News
AirAsia and AirAsia X return to profit
March 4th 2016
Shares of Malaysian AirAsia and AirAsia X (AAX) climbed to an eight-month high this week after the budget carriers posted better than expected results and showed clearer signs of executing turnarounds. Read More »
Mainline AirAsia returned to the black with a 554.2 million ringgit ($134 million) net profit in fourth-quarter 2015, which reversed an 428.5 million ringgit net loss in the year-ago quarter. The average fare rose to 177 ringgit ($43) from 171 ringgit a year earlier.
Following the announcement, AirAsia’s full-year 2015 net profit improved more than six-fold, from 82.8 million ringgit in 2014 to 541 million ringgit to December 31, 2015. Revenues increased by 16.3% and operating costs dropped mainly because of low fuel prices.
AirAsia CEO, Aireen Omar, said the results were “very good indeed for the Malaysian operations”, and cited ancillary revenues as another bright spot for the carrier. They grew 14% year-on-year. Omar added that revenue from flight insurance increased by more than 40% year-on-year.
At AAX, the long-haul budget carrier posted its first ever profit, following eight quarters of losses. The carrier reported a net profit of 201.6 million ringgit ($48.8 million) in the fourth quarter to December 31, on better operating performance, other income, foreign exchange gains and deferred taxation.

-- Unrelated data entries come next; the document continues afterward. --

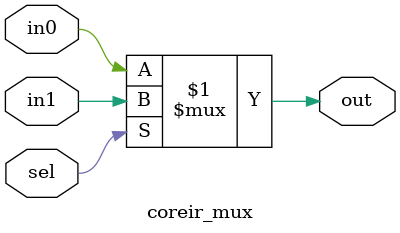
<source format=v>





module Mux2xOutBits32 (
    input [31:0] I0,
    input [31:0] I1,
    input S,
    output [31:0] O
);
wire [31:0] coreir_commonlib_mux2x32_inst0_out;
commonlib_muxn__N2__width32 coreir_commonlib_mux2x32_inst0 (
    .in_data_0(I0),
    .in_data_1(I1),
    .in_sel(S),
    .out(coreir_commonlib_mux2x32_inst0_out)
);
assign O = coreir_commonlib_mux2x32_inst0_out;
endmodule

module commonlib_muxn__N2__width32 (
    input [31:0] in_data_0,
    input [31:0] in_data_1,
    input [0:0] in_sel,
    output [31:0] out
);
wire [31:0] _join_out;
coreir_mux #(
    .width(32)
) _join (
    .in0(in_data_0),
    .in1(in_data_1),
    .sel(in_sel[0]),
    .out(_join_out)
);
assign out = _join_out;
endmodule

module coreir_mux #(
    parameter width = 1
) (
    input [width-1:0] in0,
    input [width-1:0] in1,
    input sel,
    output [width-1:0] out
);
  assign out = sel ? in1 : in0;
endmodule

</source>
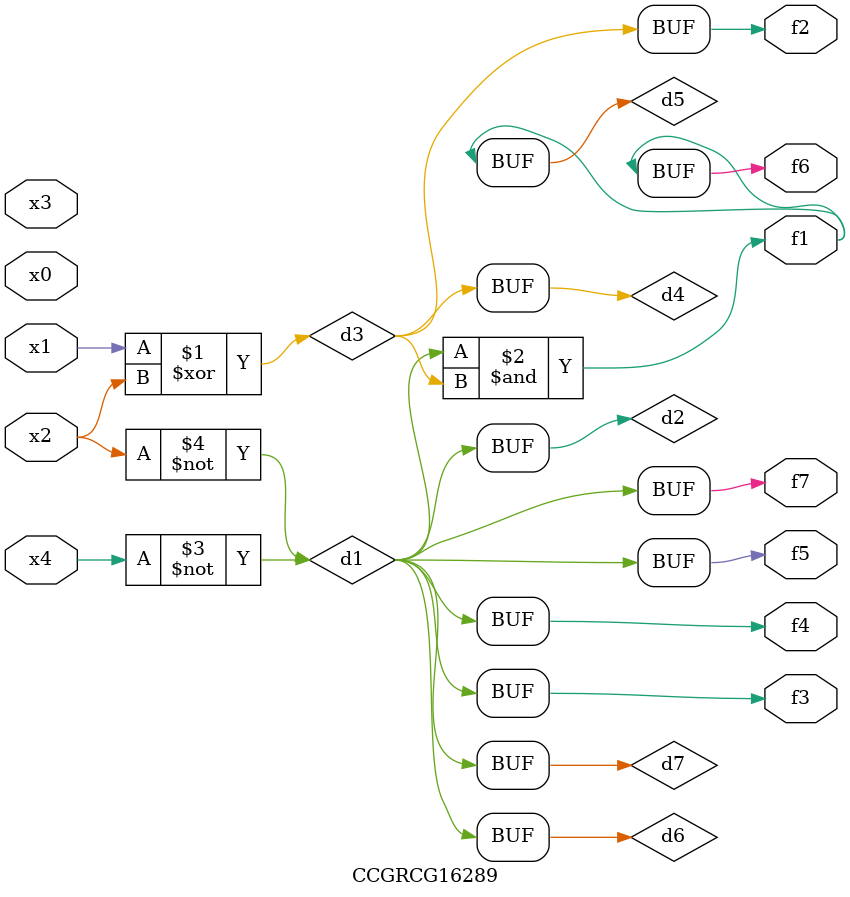
<source format=v>
module CCGRCG16289(
	input x0, x1, x2, x3, x4,
	output f1, f2, f3, f4, f5, f6, f7
);

	wire d1, d2, d3, d4, d5, d6, d7;

	not (d1, x4);
	not (d2, x2);
	xor (d3, x1, x2);
	buf (d4, d3);
	and (d5, d1, d3);
	buf (d6, d1, d2);
	buf (d7, d2);
	assign f1 = d5;
	assign f2 = d4;
	assign f3 = d7;
	assign f4 = d7;
	assign f5 = d7;
	assign f6 = d5;
	assign f7 = d7;
endmodule

</source>
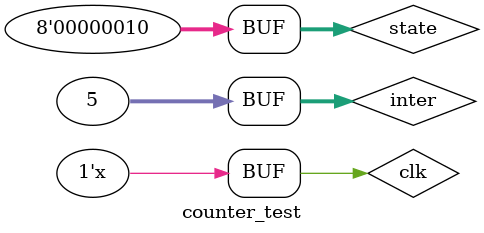
<source format=v>
`timescale 1ns / 1ps

`define STATE_RESET 8'd0
`define STATE_RUN 8'd1
`define STATE_HALT 8'd2

module counter_test
();

	reg			clk;
    reg  [7:0]		state;
    reg [31:0]		inter;

    wire [31:0]     counter;

	counter count32(
				.interval(inter),
				.state(state),
				.counter(counter),
				.clk(clk));

	always #10 clk=~clk;

	initial
	begin
		clk = 0;
		state=`STATE_RESET;
		#200 state=`STATE_RUN;
		#500 state=`STATE_HALT;
    end
	
	initial
	begin
		inter=8'd5;
	end


endmodule

</source>
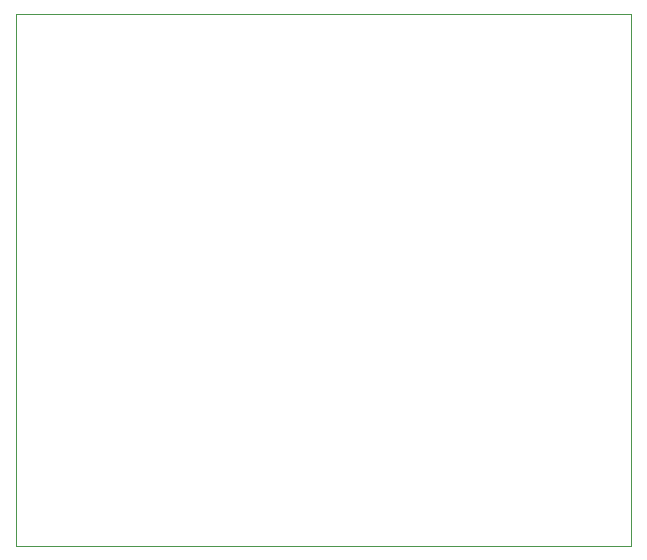
<source format=gm1>
G04 #@! TF.GenerationSoftware,KiCad,Pcbnew,(5.1.5)-3*
G04 #@! TF.CreationDate,2020-04-14T23:54:33+09:00*
G04 #@! TF.ProjectId,Detector_rev2,44657465-6374-46f7-925f-726576322e6b,rev?*
G04 #@! TF.SameCoordinates,Original*
G04 #@! TF.FileFunction,Profile,NP*
%FSLAX46Y46*%
G04 Gerber Fmt 4.6, Leading zero omitted, Abs format (unit mm)*
G04 Created by KiCad (PCBNEW (5.1.5)-3) date 2020-04-14 23:54:33*
%MOMM*%
%LPD*%
G04 APERTURE LIST*
%ADD10C,0.100000*%
G04 APERTURE END LIST*
D10*
X101600000Y-87630000D02*
X49530000Y-87630000D01*
X49530000Y-87630000D02*
X49530000Y-42545000D01*
X49530000Y-42545000D02*
X101600000Y-42545000D01*
X101600000Y-42545000D02*
X101600000Y-87630000D01*
M02*

</source>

For the full-year, AAX reduced its net loss to 360.2 million ringgit ($87.2 million) from a previous loss of 519.4 million.
At the AirAsia Group’s India offshoot, AirAsia India, losses continue. It almost doubled its quarterly net loss in the September-December period, from 12.7 million ringgit to 23.4 million ($5.7 million). This was mainly due to higher aircraft leasing costs and downward fare pressure.
The AirAsia Group has hedged 52% of its 2016 fuel needs at an average cost of $59 a barrel, group CEO, Tony Fernandes, said.